### PROBLEM REQUIREMENTS
Excluding images, repeat the data exactly as given.

--- EXERCISE MATERIAL Enclosed Below ---

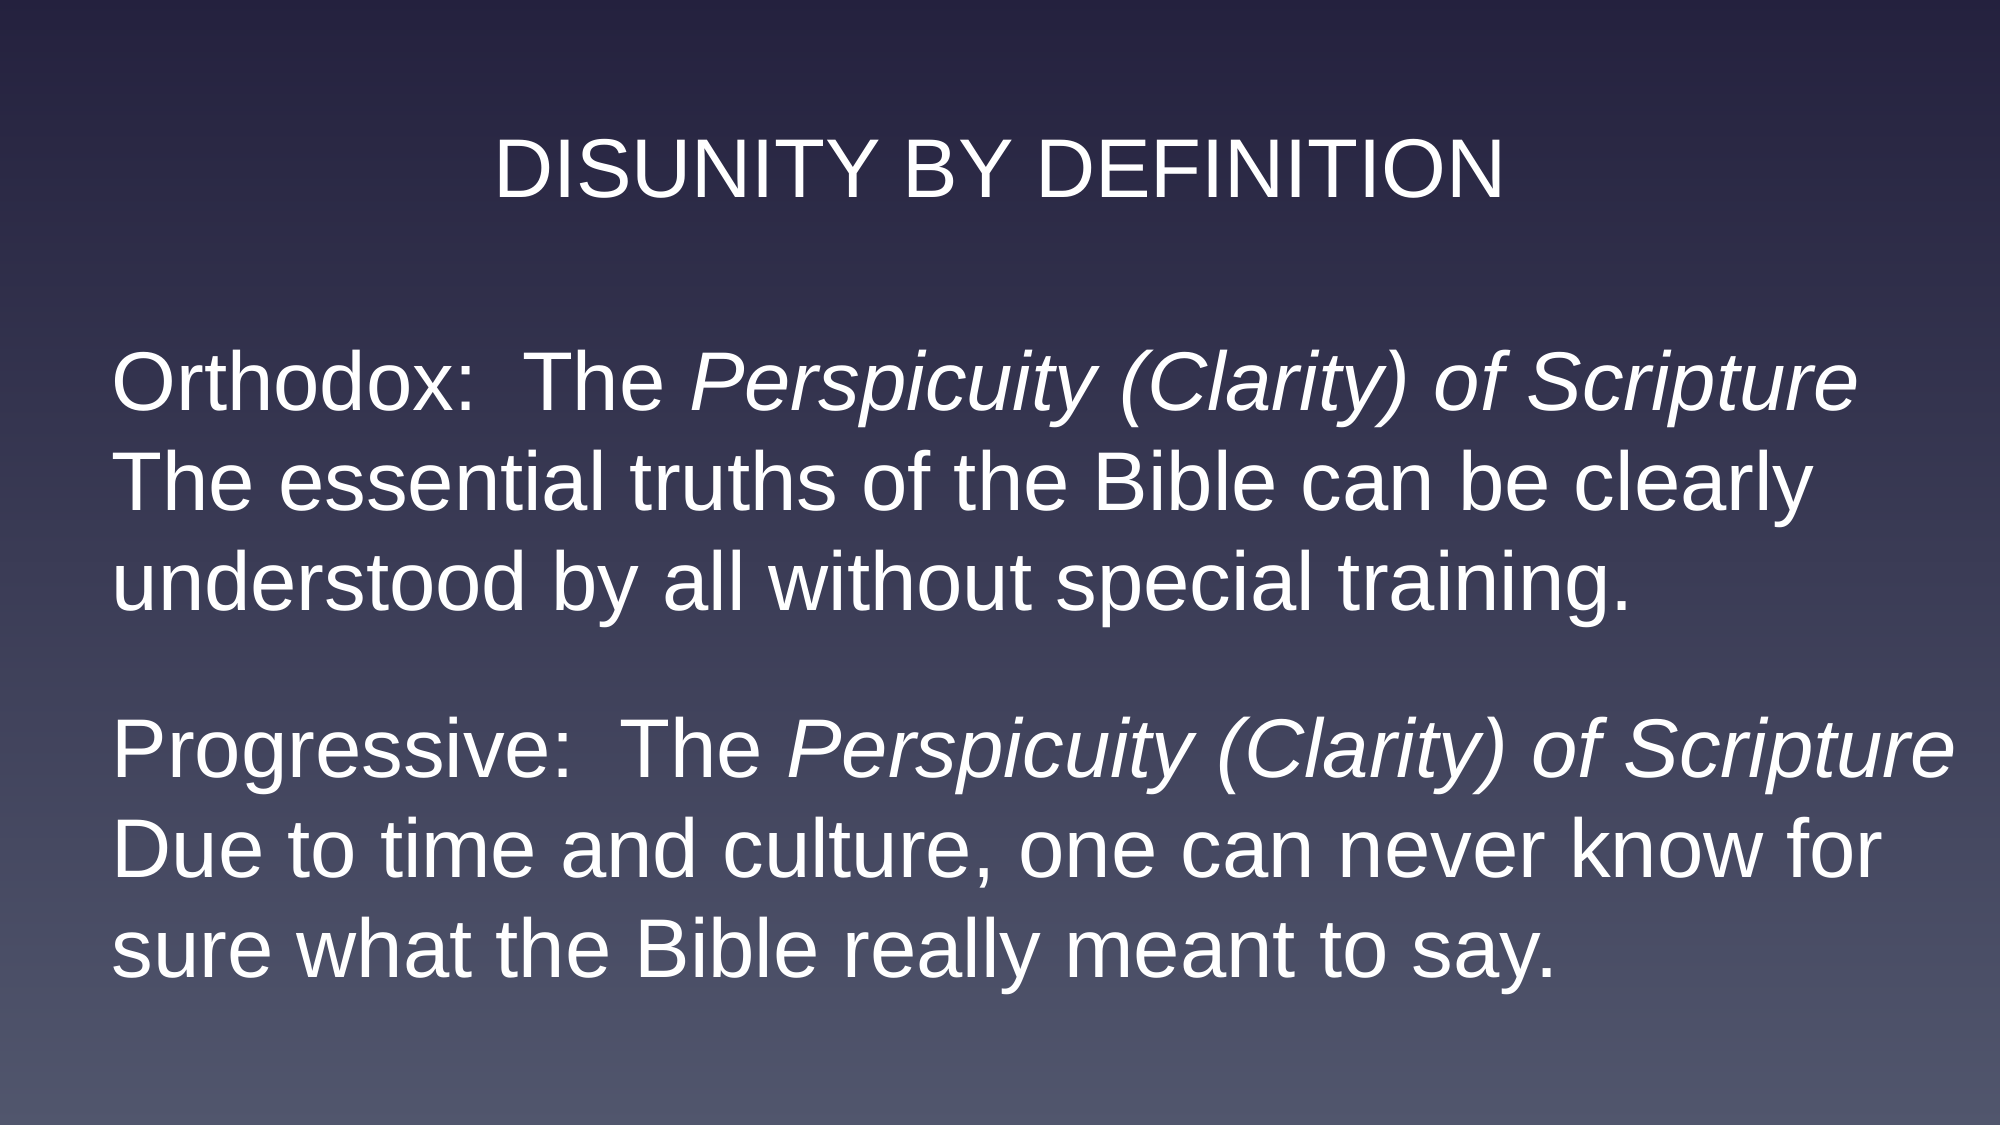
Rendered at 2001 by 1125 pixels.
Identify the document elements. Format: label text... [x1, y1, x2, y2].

text_box Orthodox: The Perspicuity (Clarity) of Scripture The essential truths of the Bible can be clearly understood by all without special training. [97, 320, 1904, 635]
text_box DISUNITY BY DEFINITION [97, 107, 1904, 222]
text_box Progressive: The Perspicuity (Clarity) of Scripture Due to time and culture, one can never know for sure what the Bible really meant to say. [97, 686, 1975, 1001]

--- End of Enclosed EXERCISE MATERIAL ---

### ANSWER TO THIS EXERCISE
Rendered at 2001 by 1125 pixels.
Identify the document elements. Format: label text... [x1, y1, x2, y2].

text_box Orthodox: The Perspicuity (Clarity) of Scripture The essential truths of the Bible can be clearly understood by all without special training. [97, 320, 1904, 635]
text_box DISUNITY BY DEFINITION [97, 107, 1904, 222]
text_box Progressive: The Perspicuity (Clarity) of Scripture Due to time and culture, one can never know for sure what the Bible really meant to say. [97, 686, 1975, 1001]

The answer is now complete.